Irish politician (born 1968)

Vincent Peter Martin (born 1968) is an Irish Green Party politician who served as a Senator from June 2020 to January 2025, after being nominated by the Taoiseach.

==Early life==
Martin was born in Cavan in 1968, but is a native of Carrickmacross, County Monaghan. The "P" in his name is a reference not only to his middle name (Peter) but to his grand-uncle, Vincent "Pepper" Martin, a Brooklyn-based professional boxer who once made an appearance on the front cover of The Ring, a well-known sports magazine. His sister, Catherine Martin, is the former deputy leader of the Green Party, whom Vincent recruited in. Previous to politics, Martin was a barrister by profession.

He is married to Hilda Cummins, and they have two children, a son and a daughter.

==Political career==
Martin began his political career in 1999 as a member of Carrickmacross Town Council. He was an independent candidate at the 2002 general election in Cavan–Monaghan. He received 1,943 (3.1%) first preference votes but was not elected. He later became a Monaghan County Councillor in 2004 as an independent member, however, previous to this some sources have stated he was a member of Fianna Fáil.

He lost his seat on Monaghan County Council in 2009. He served in local politics for 10 years and he was noted as one of the few representatives at that time who advocated for Environmentalism and stood firm on decisions about planning permission. In 2006, this prompted then Green Party leader John Gormley to recruit Martin into the Green Party. He was a Green Party candidate at the 2007 general election for Cavan–Monaghan, receiving 2,382 (3.6%) first preference votes, but again was not elected.

In 2009, Martin stepped away from local politics to concentrate on being a barrister and to spend time with his new wife.

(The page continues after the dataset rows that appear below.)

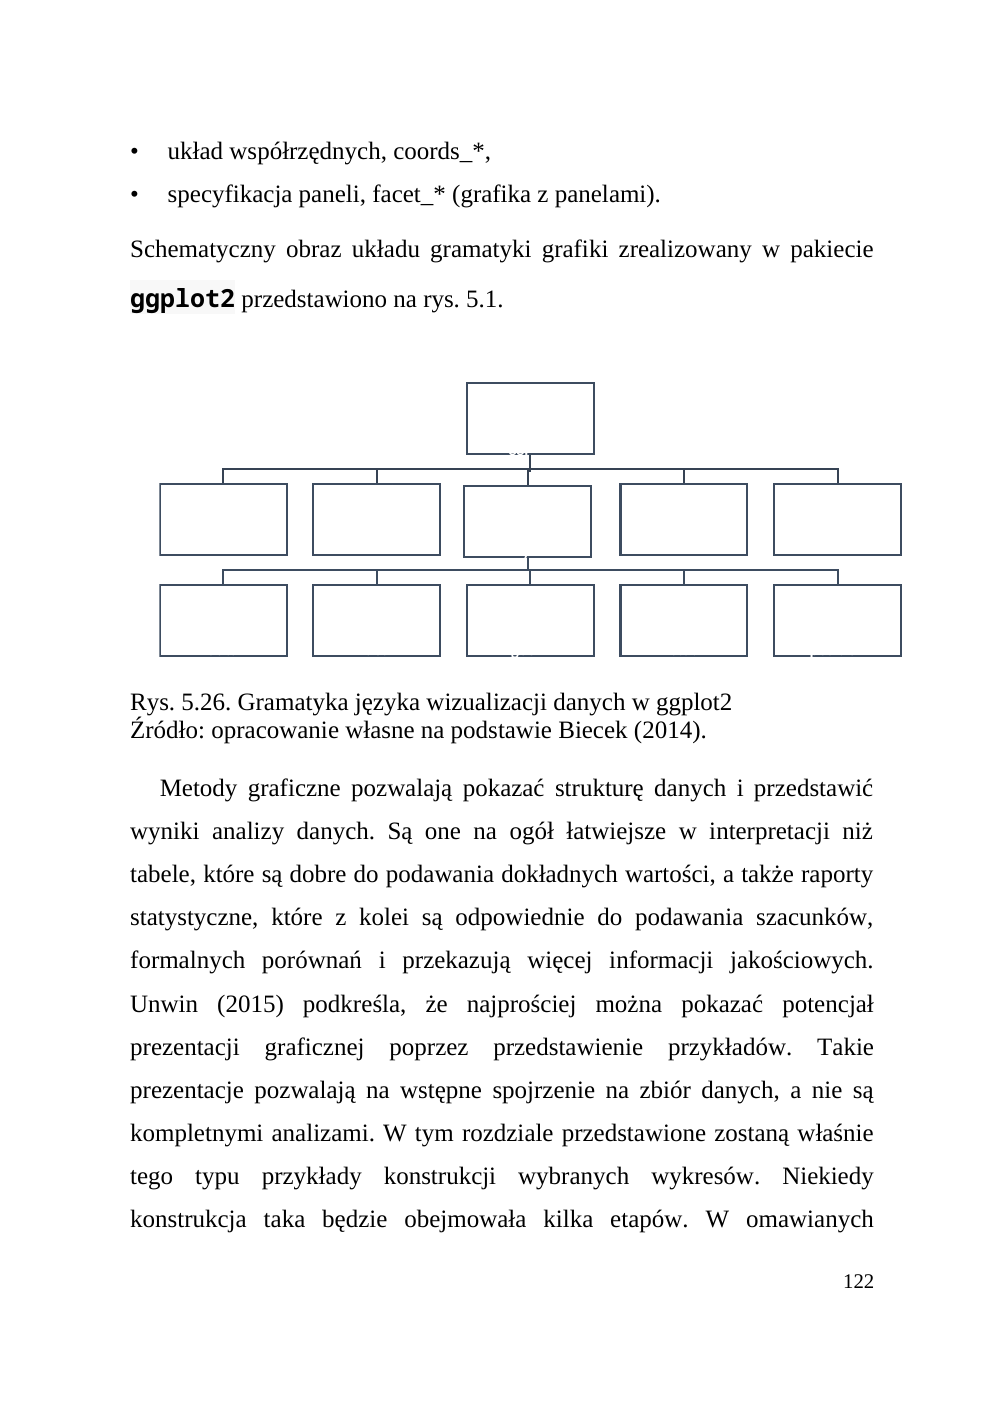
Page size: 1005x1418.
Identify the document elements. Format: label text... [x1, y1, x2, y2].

list układ współrzędnych, coords_*, [130, 136, 874, 164]
list specyfikacja paneli, facet_* (grafika z panelami). [130, 179, 874, 208]
text Źródło: opracowanie własne na podstawie Biecek (2014). [130, 716, 874, 744]
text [130, 773, 874, 1233]
text Schematyczny obraz układu gramatyki grafiki zrealizowany w pakiecie ggplot2 przedstawiono na rys. 5.1. [130, 234, 874, 314]
text Rys. 5.1. Gramatyka języka wizualizacji danych w ggplot2 [130, 687, 874, 716]
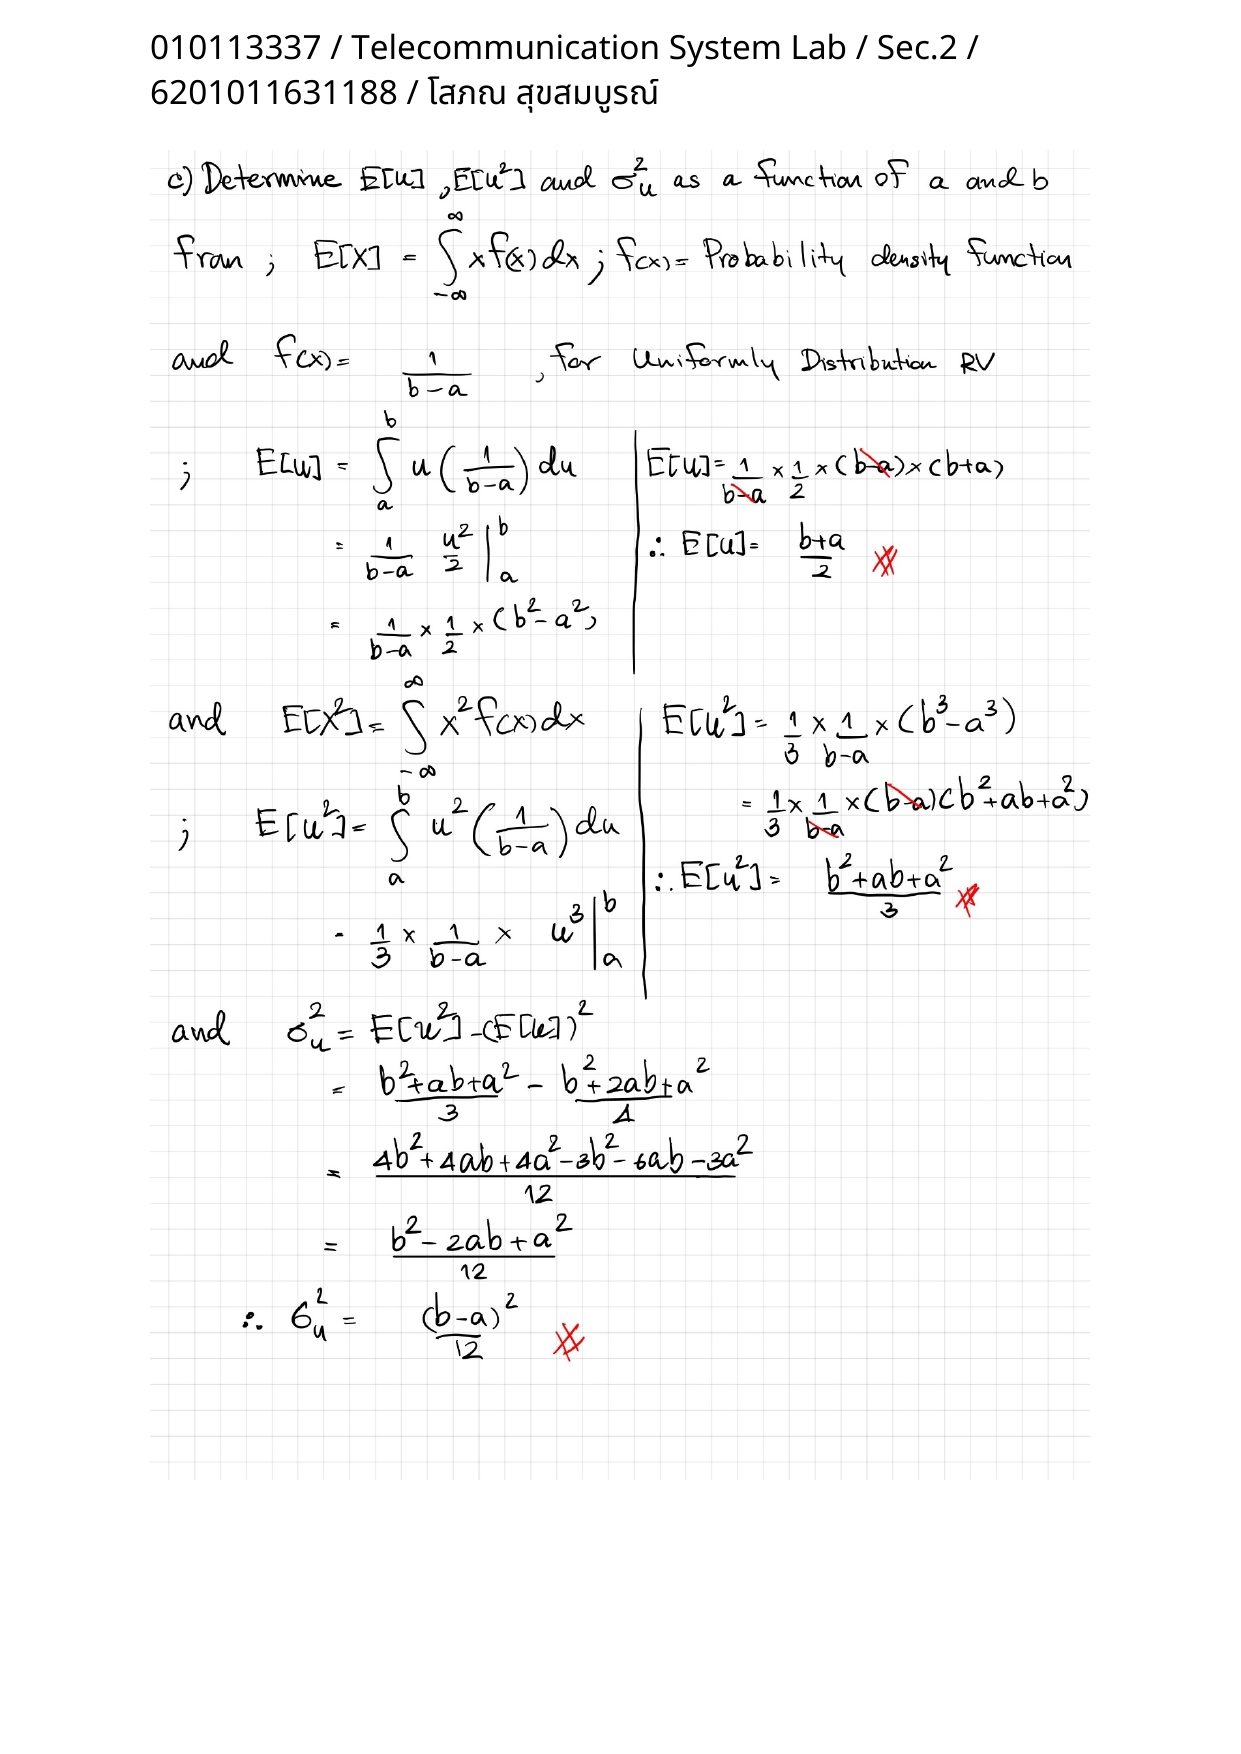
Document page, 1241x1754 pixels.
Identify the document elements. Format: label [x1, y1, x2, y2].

picture [150, 150, 1091, 1480]
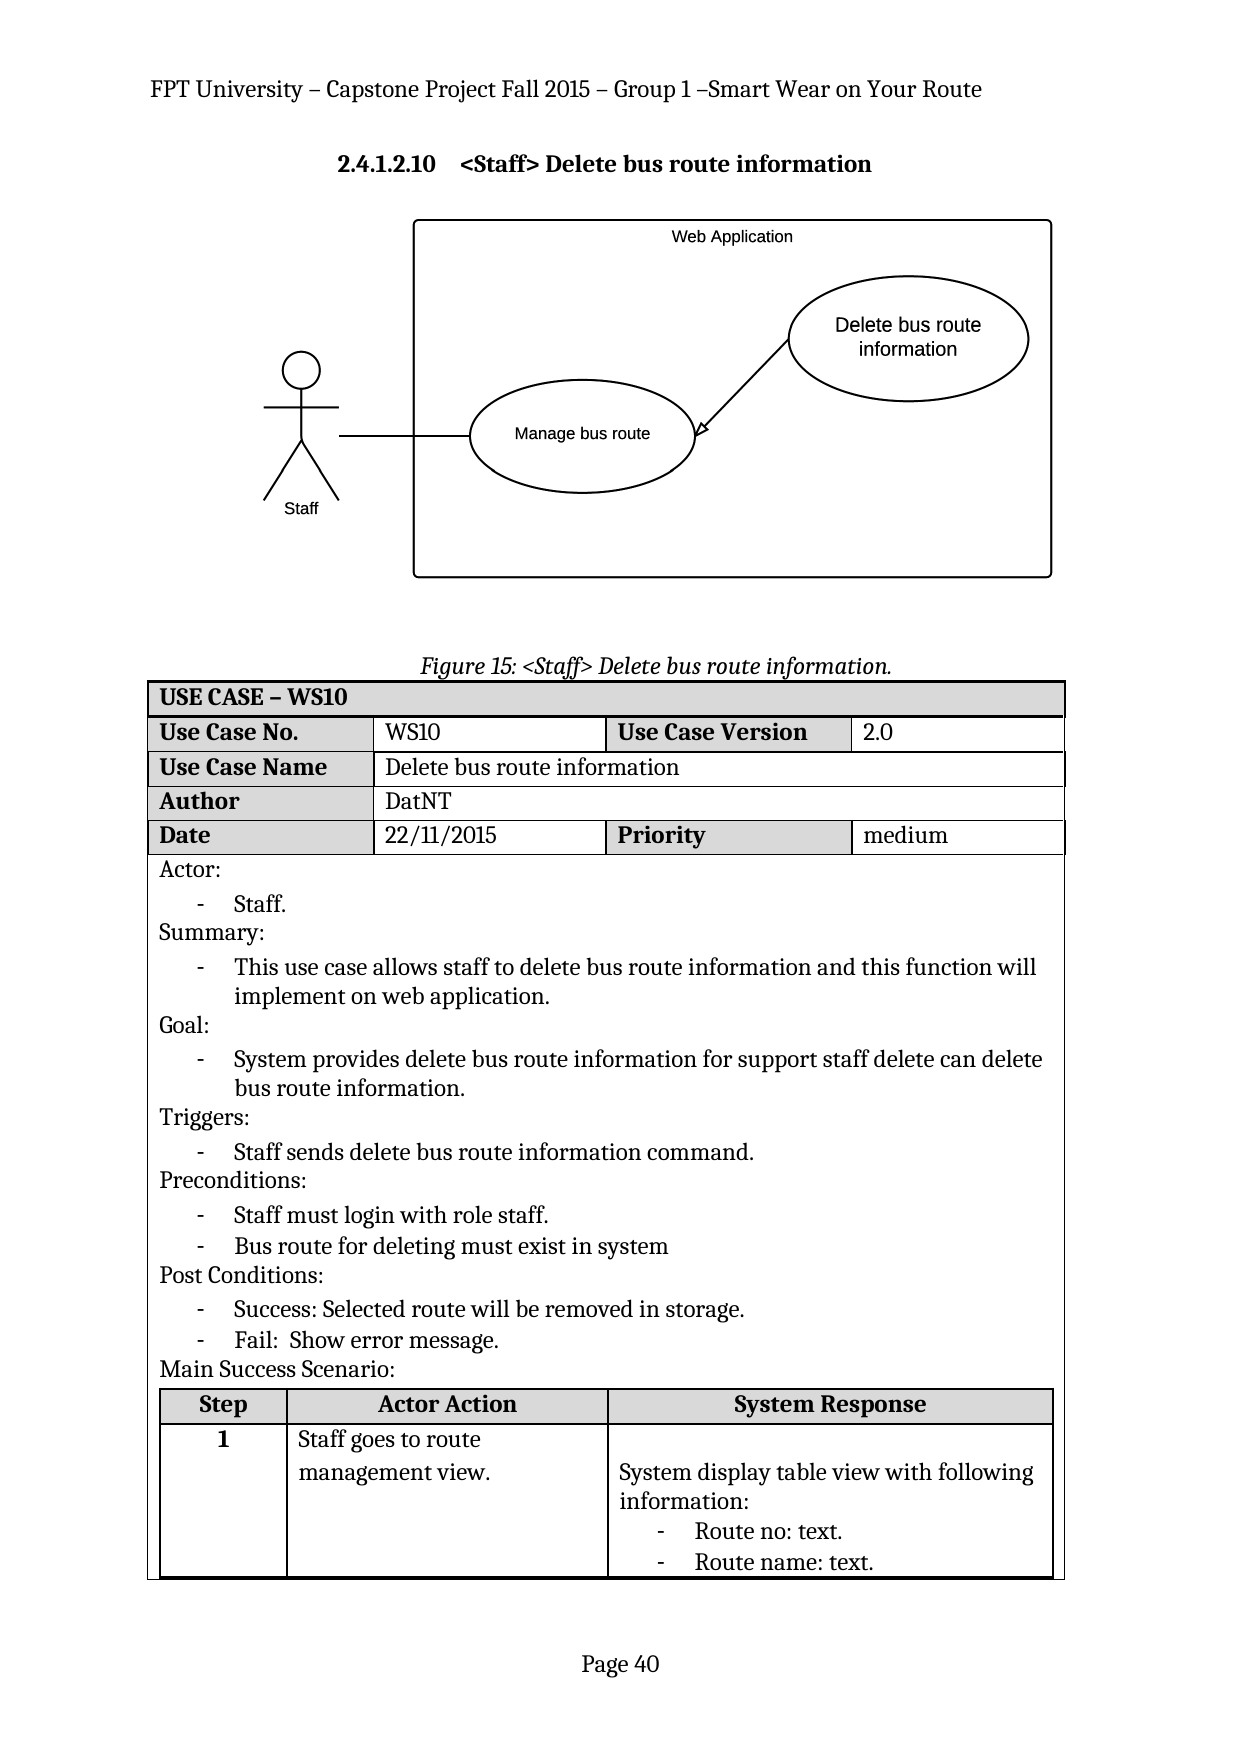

He was expected to name fellow local Green Party member Darcy Lonergan as his replacement, but as Longeran was away studying in the United States, Vincent instead co-opted his sister Catherine into the position. Catherine vacated her seat upon the death of the Martins' mother and co-opted it to the returning Lonergan.

Martin remained out of politics for a decade. In that time he moved to Naas in County Kildare. In 2019, he returned to politics, topping the poll in the Naas local electoral area at the 2019 local elections.

At the 2020 general election, he ran as a Green Party candidate in Kildare North, but was not elected. In June 2020, when the Green Party entered into government, Martin was nominated by the Taoiseach to the Seanad. He was one of only two men among the 11 nominees.

==Legal issues==
On 9 February 2016, Martin drove his car through a red light at a pedestrian crossing in Dundrum, Dublin, striking a pram containing a baby; the child was thrown out of the pram onto the road but was not injured. The child's mother, Slovak-born Jana Novakova, suffered injuries to her right arm and shoulder, as well as post-traumatic stress disorder. She sued for damages; the case was settled in the High Court in 2022.